+++ Text for analysis

Providers who elect or are mandated to participate in Medicare bundled payment programs frequently say that one of the biggest benefits is access to broader data about their patients. While they have had access to their own billing, claims, and EMR data, most providers have had little insight into what happens to their patients once they leave their facility or practice. That initial excitement is often tempered when they get the data. A typical Medicare data feed includes dozens of files for different claim types. The files contain hundreds of megabytes, or even gigabytes, of raw claims data. There are literally hundreds of different fields, some useful, some not so useful. Most providers find themselves struggling to even know what questions to ask from the data, let alone how to use the data to answer those questions.
Archway works with our clients to build baseline assessments from these files that answer a wide range of questions including comparative utilization, cost, quality, and process of patient care. Our goal is to answer our customers’ questions, not drown them in a sea of data and mountain of reports. Archway analysis is information rich. We have terabytes of data, but our customers don’t need data, they need answers.
Our team of analysts has decades of experience turning claims data into meaningful, trustworthy information. They know what fields are usually trustworthy and what fields are often unreliable. They have algorithms to build those claims into episodes of care. They know how to stratify the data geographically, and they have access to much larger datasets for comparative analysis like the 100% “sample” of Medicare Part A claims and the 5% Sample of Part B claims.
Focusing a Baseline Assessment
The content of a baseline assessment varies among bundled payment programs. In voluntary programs like the Bundle Payments for Care Improvement (BPCI) initiative and Oncology Care Model (OCM), we start with an assessment of the price or prices that you receive. How do your prices compare with other providers? Does your price have room for catastrophic cases? Is the price sufficient to give you a reasonable chance of success in the program? There may be other choices related to price. For instance, in BPCI, you can choose a “risk track” and an episode length. Other programs, particularly the Comprehensive Care for Joint Replacement (CJR), are mandatory. When providers cannot decide if they want to participate, a pricing analysis may still be important for expectation setting, but only as a part of a broader analysis that considers random risk and volatility in these programs.
While price is a start, we focus on helping our customers think beyond the physical or virtual walls of their facility or practice as part of the preparation for participation in bundled payment programs. Often, we find that providers have little idea of what happens to their patients once they leave the hospital. How does the total cost of the episode get allocated among different providers? Is the allocation in your episodes typical or different from other providers in your areas and from top providers in the country? What is the role of skilled nursing (and how do the SNFs that you use compare both on your patients but also in the larger Part A claims dataset)?
Throughout the baseline analysis, we focus on two related goals, helping our customers understand what happens in the episodes more broadly and helping them prioritize their interventions. Archway’s experience in bundled payment programs is that providers who try to solve too many problems at once generally underperform providers who decide to focus on a few opportunities and address them very well. Therefore, we try to help our customers set priorities through our baseline assessment. Descriptive and comparative analyses are tools that enable our customers to think through and prioritize their interventions.

++++++
+++ Extracted records

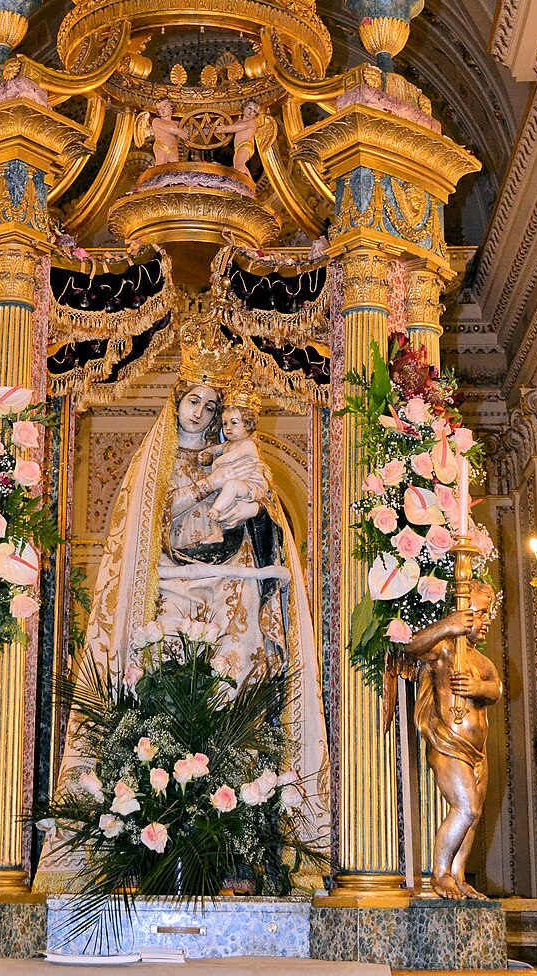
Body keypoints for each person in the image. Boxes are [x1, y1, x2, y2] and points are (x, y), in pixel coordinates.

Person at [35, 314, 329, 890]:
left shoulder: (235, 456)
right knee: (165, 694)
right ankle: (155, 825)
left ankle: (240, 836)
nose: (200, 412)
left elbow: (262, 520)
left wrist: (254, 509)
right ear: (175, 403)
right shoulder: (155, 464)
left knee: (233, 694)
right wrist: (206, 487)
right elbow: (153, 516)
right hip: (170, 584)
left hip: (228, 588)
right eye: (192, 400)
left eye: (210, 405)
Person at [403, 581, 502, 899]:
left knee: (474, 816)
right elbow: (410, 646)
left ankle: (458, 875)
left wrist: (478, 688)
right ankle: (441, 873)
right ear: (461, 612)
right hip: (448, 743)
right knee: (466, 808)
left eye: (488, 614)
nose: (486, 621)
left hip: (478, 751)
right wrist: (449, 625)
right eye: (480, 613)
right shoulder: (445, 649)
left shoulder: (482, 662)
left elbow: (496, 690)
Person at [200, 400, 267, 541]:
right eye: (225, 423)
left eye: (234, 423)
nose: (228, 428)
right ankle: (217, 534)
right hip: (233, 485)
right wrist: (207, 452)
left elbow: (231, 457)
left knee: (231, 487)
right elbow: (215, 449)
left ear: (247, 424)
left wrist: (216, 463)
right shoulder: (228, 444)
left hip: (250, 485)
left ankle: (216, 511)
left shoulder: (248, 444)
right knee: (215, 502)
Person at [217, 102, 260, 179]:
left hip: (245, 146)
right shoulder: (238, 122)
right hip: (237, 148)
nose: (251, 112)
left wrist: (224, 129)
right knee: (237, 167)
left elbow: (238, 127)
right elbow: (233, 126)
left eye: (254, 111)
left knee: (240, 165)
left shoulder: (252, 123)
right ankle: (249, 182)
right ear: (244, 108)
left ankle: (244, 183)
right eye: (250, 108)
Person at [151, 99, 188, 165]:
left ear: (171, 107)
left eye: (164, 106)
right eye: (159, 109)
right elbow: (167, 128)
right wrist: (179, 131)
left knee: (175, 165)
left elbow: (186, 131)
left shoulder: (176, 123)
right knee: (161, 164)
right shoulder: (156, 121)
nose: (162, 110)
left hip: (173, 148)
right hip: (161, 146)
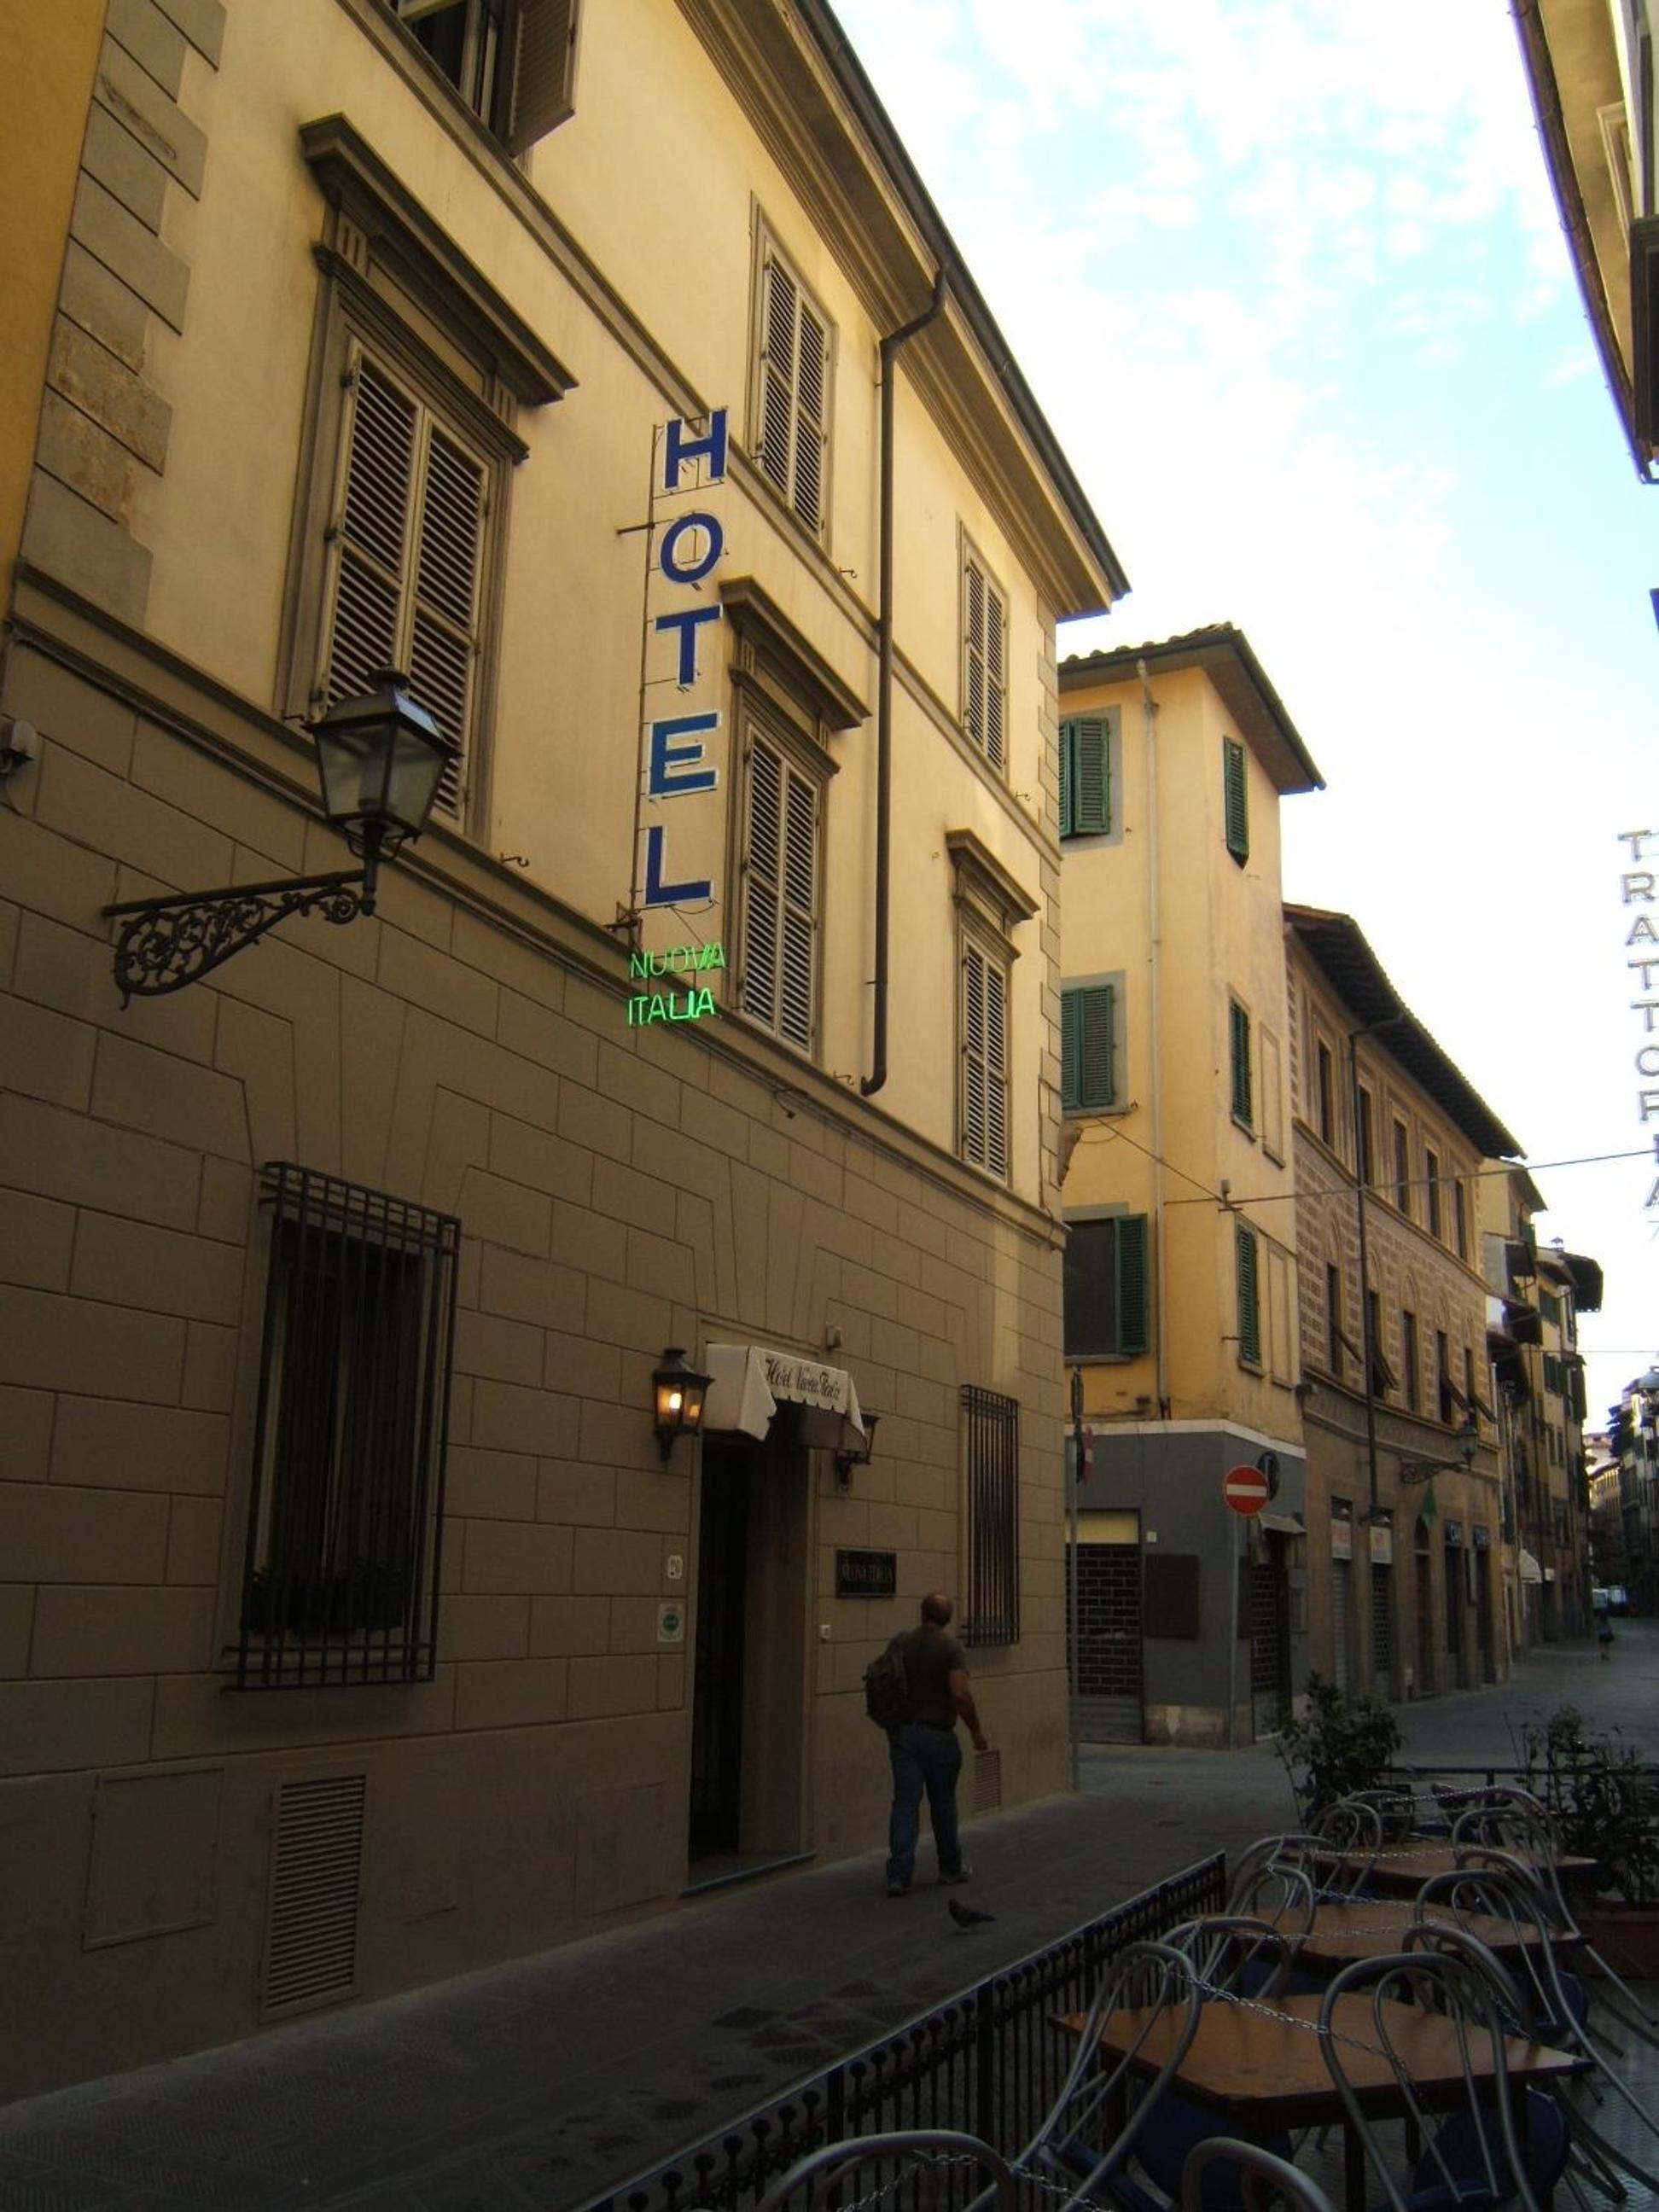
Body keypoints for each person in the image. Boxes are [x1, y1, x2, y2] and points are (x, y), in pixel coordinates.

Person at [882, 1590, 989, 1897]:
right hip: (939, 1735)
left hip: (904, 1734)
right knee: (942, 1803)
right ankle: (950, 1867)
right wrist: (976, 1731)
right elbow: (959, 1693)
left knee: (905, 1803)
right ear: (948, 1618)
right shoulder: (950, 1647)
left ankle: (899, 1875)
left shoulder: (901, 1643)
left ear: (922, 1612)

++++++
+++ Extracted records

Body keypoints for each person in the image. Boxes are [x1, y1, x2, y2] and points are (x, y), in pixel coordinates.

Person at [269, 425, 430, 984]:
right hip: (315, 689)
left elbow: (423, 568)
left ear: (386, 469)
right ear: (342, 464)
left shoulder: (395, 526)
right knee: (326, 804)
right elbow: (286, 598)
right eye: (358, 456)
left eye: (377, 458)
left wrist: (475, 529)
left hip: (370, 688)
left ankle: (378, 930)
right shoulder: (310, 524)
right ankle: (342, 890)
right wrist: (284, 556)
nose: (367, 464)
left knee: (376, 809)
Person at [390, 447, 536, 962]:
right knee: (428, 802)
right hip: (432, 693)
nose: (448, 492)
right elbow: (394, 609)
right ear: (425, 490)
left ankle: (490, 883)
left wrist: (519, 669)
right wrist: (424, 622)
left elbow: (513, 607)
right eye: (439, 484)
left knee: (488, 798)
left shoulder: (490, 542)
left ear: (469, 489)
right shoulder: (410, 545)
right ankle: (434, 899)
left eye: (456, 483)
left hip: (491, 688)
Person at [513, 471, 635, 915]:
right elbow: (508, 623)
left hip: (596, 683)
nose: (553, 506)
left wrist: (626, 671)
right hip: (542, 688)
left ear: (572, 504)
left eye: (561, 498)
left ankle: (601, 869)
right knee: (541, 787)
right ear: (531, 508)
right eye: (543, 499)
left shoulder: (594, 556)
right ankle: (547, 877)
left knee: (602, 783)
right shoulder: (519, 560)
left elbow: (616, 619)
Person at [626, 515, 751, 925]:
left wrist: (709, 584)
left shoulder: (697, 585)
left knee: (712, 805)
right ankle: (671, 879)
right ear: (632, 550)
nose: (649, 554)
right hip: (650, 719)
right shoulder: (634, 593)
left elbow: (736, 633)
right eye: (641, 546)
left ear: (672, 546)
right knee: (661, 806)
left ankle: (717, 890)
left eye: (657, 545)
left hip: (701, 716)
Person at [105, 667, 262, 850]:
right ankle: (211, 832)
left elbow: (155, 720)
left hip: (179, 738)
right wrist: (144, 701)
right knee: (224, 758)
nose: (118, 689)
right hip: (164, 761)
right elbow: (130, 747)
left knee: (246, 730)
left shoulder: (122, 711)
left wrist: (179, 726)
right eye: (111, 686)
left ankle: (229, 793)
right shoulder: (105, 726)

++++++

**The problem**
Update the passage on Medicare bundled payment data, beginning at the words "Throughout the baseline" and stopping after "and prioritize their interventions.". In that span, change "interventions" to "initiatives".

**Answer to the problem**
Throughout the baseline analysis, we focus on two related goals, helping our customers understand what happens in the episodes more broadly and helping them prioritize their initiatives. Archway’s experience in bundled payment programs is that providers who try to solve too many problems at once generally underperform providers who decide to focus on a few opportunities and address them very well. Therefore, we try to help our customers set priorities through our baseline assessment. Descriptive and comparative analyses are tools that enable our customers to think through and prioritize their initiatives.